Die Nordsee ist eines der beliebtesten Urlaubsziele Deutschlands – mit dem einzigartigen Wattenmeer, den ost- und nordfriesischen Inseln, endlosen Stränden und einer erstaunlichen Tierwelt. Dieser Guide beantwortet die häufigsten Fragen zu Natur, Inseln und Aktivitäten kompakt an einem Ort.
Was ist das Watt?
Das Watt ist der Meeresboden, der bei Ebbe trockenfällt und bei Flut wieder überspült wird. Dieses Wattenmeer entlang der deutschen, niederländischen und dänischen Küste ist ein UNESCO-Weltnaturerbe und einer der artenreichsten Lebensräume Europas. Geführte Wattwanderungen gehören zu den beliebtesten Aktivitäten an der Nordsee.
Wie tief ist die Nordsee?
Die Nordsee ist im Mittel rund 94 Meter tief. Im südlichen Bereich vor der deutschen Küste ist sie deutlich flacher, während sie im Norden zur Norwegischen Rinne hin auf mehrere hundert Meter abfällt.
Inseln und Tierwelt
Vor der Küste liegen die Ostfriesischen Inseln (etwa Borkum, Norderney, Juist, Langeoog) und die Nordfriesischen Inseln (Sylt, Föhr, Amrum) sowie die kleinen Halligen. In der Nordsee leben zahlreiche Fischarten wie Hering, Kabeljau, Scholle, Seezunge und Makrele; zu den Säugetieren zählen Seehunde, Kegelrobben und Schweinswale, die man mit etwas Glück von Ausflugsschiffen aus beobachten kann.

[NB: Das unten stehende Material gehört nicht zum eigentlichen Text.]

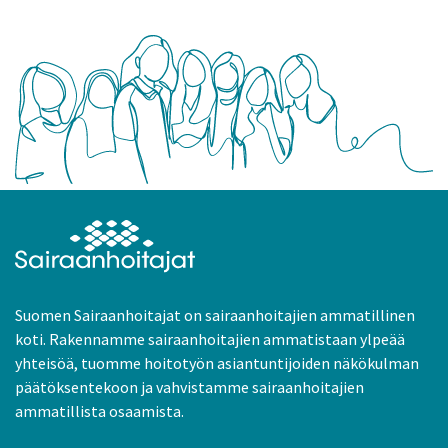
Suomen Sairaanhoitajat on sairaanhoitajien ammatillinen
koti. Rakennamme sairaanhoitajien ammatistaan ylpeää
yhteisöä, tuomme hoitotyön asiantuntijoiden näkökulman
päätöksentekoon ja vahvistamme sairaanhoitajien
ammatillista osaamista.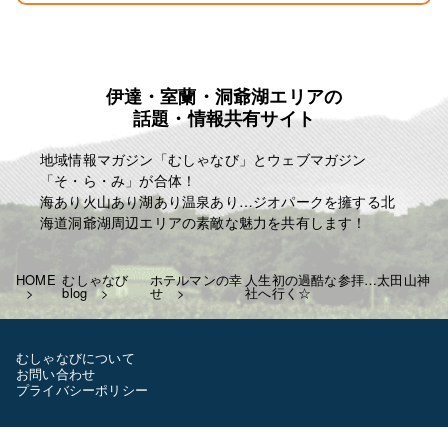
伊達・室蘭・洞爺湖エリアの
話題・情報共有サイト
地域情報マガジン「むしゃなび」とウェブマガジン
「そ・ら・み」が合体！
海あり火山あり湖あり温泉あり…ジオパークを擁する北
海道洞爺湖周辺エリアの素敵な魅力を共有します！
HOME
むしゃなび
ホテルマンの幸
人生初の過酷な参拝…太田山神
blog
せ
社へ行く☆
むしゃなびについて
お問い合わせ
プライバシーポリシー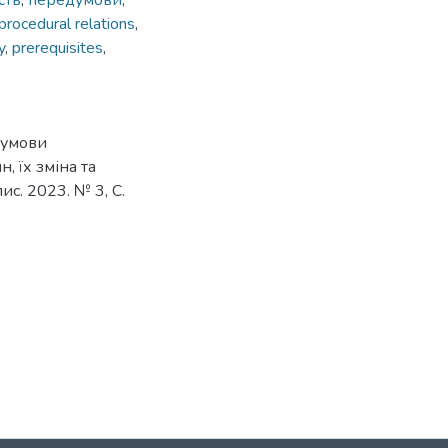
сть
,
передумови
,
l procedural relations
,
y
,
prerequisites
,
едумови
 їх зміна та
с. 2023. № 3, С.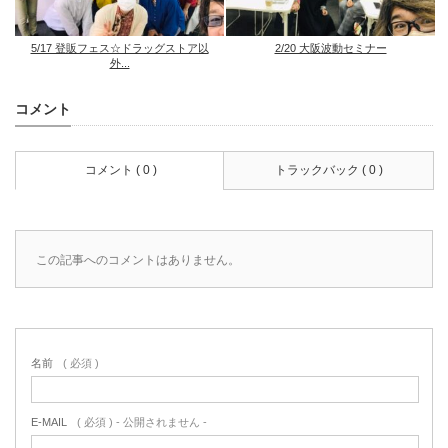
5/17 登販フェス☆ドラッグストア以
2/20 大阪波動セミナー
外...
コメント
コメント ( 0 )
トラックバック ( 0 )
この記事へのコメントはありません。
名前
( 必須 )
E-MAIL
( 必須 ) - 公開されません -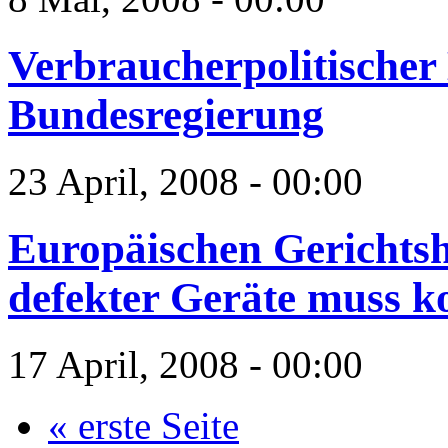
Verbraucherpolitischer 
Bundesregierung
23 April, 2008 - 00:00
Europäischen Gerichtsh
defekter Geräte muss ko
17 April, 2008 - 00:00
« erste Seite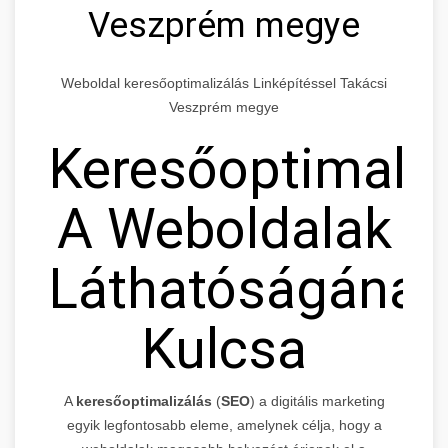
Veszprém megye
Weboldal keresőoptimalizálás Linképítéssel Takácsi
Veszprém megye
Keresőoptimaliz
A Weboldalak
Láthatóságának
Kulcsa
A
keresőoptimalizálás
(
SEO
) a digitális marketing
egyik legfontosabb eleme, amelynek célja, hogy a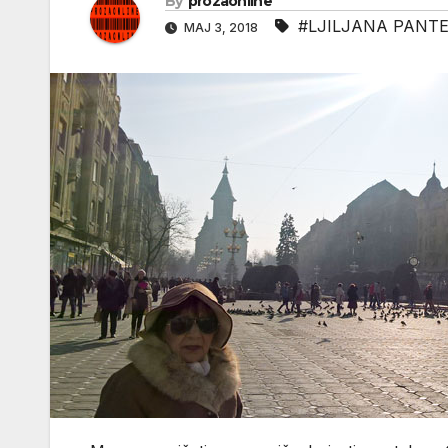
By
prozaonline
#LJILJANA PANTE
МАЈ 3, 2018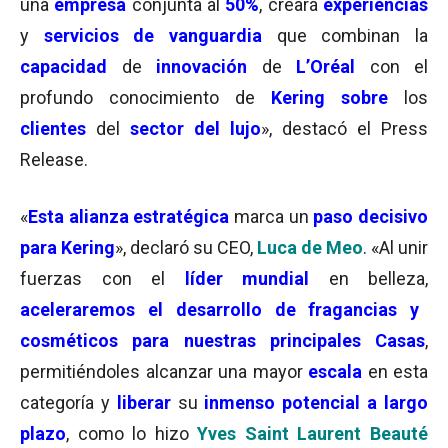
una
empresa
conjunta al
50%
, creará
experiencias
y
servicios de vanguardia
que combinan la
capacidad
de
innovación
de
L’Oréal
con el
profundo conocimiento de
Kering sobre
los
clientes
del
sector del lujo
», destacó el Press
Release.
«
Esta alianza estratégica
marca un
paso decisivo
para Kering
», declaró su CEO,
Luca de Meo
. «Al unir
fuerzas con el
líder mundial
en belleza,
aceleraremos el desarrollo de fragancias y
cosméticos para nuestras principales Casas
,
permitiéndoles alcanzar una mayor
escala
en esta
categoría y
liberar
su
inmenso potencial a largo
plazo
, como lo hizo
Yves Saint Laurent Beauté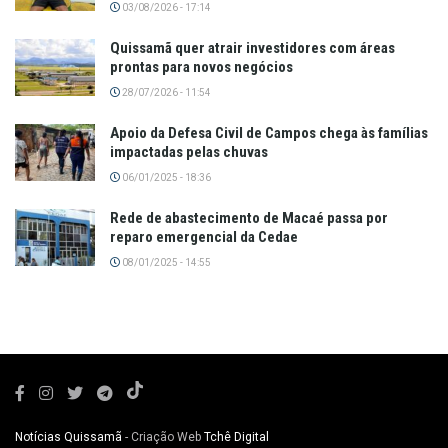
03/08/2026 - 17:14
Quissamã quer atrair investidores com áreas
prontas para novos negócios
28/07/2026 - 11:54
Apoio da Defesa Civil de Campos chega às famílias
impactadas pelas chuvas
06/01/2025 - 18:36
Rede de abastecimento de Macaé passa por
reparo emergencial da Cedae
08/01/2025 - 14:55
Notícias Quissamã
- Criação Web
Tchê Digital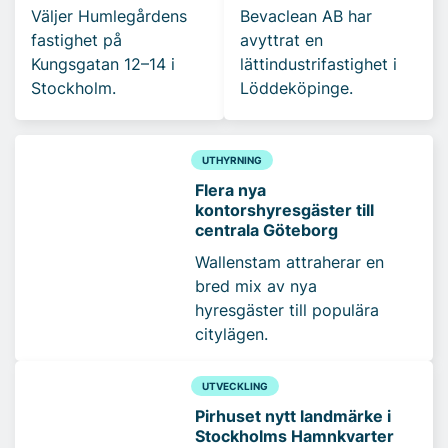
Väljer Humlegårdens
Bevaclean AB har
fastighet på
avyttrat en
Kungsgatan 12–14 i
lättindustrifastighet i
Stockholm.
Löddeköpinge.
UTHYRNING
Flera nya
kontorshyresgäster till
centrala Göteborg
Wallenstam attraherar en
bred mix av nya
hyresgäster till populära
citylägen.
UTVECKLING
Pirhuset nytt landmärke i
Stockholms Hamnkvarter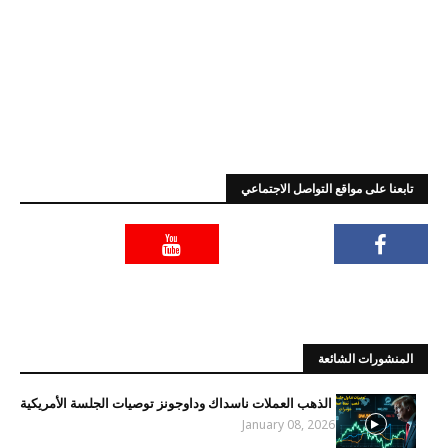
تابعنا على مواقع التواصل الاجتماعي
المنشورات الشائعة
الذهب العملات ناسداك وداوجونز توصيات الجلسة الأمريكية
January 08, 2026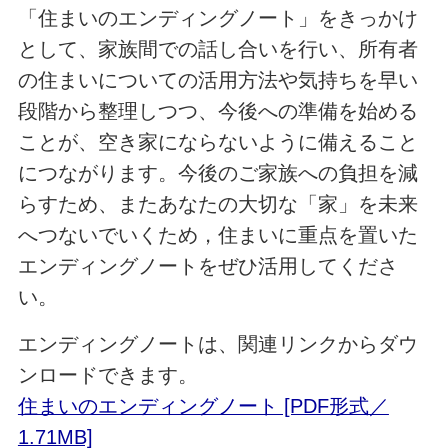
「住まいのエンディングノート」をきっかけ
として、家族間での話し合いを行い、所有者
の住まいについての活用方法や気持ちを早い
段階から整理しつつ、今後への準備を始める
ことが、空き家にならないように備えること
につながります。今後のご家族への負担を減
らすため、またあなたの大切な「家」を未来
へつないでいくため，住まいに重点を置いた
エンディングノートをぜひ活用してくださ
い。
エンディングノートは、関連リンクからダウ
ンロードできます。
住まいのエンディングノート [PDF形式／
1.71MB]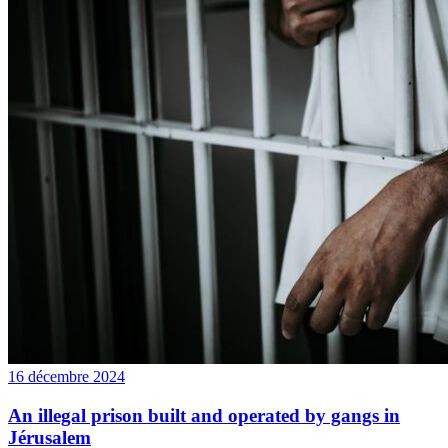
16 décembre 2024
An illegal prison built and operated by gangs in
Jérusalem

Was kann man an der Nordsee machen?
Neben Wattwanderungen locken Strandtage im Strandkorb, Radtouren auf den flachen Inseln, Kutterfahrten, Vogelbeobachtung und Kuren im heilsamen Reizklima. Das raue, jodhaltige Klima gilt als besonders gesund.
Nordsee und Ostsee
Der Name „Nordsee" entstand aus Sicht der Niederländer und Friesen, für die dieses Meer im Norden lag – im Unterschied zur Zuiderzee („Südsee"). Nordsee und Ostsee grenzen nicht direkt aneinander, sind aber über das Skagerrak und das Kattegat zwischen Dänemark, Norwegen und Schweden miteinander verbunden. An der Nordspitze Dänemarks, bei Skagen, treffen ihre Strömungen sichtbar aufeinander.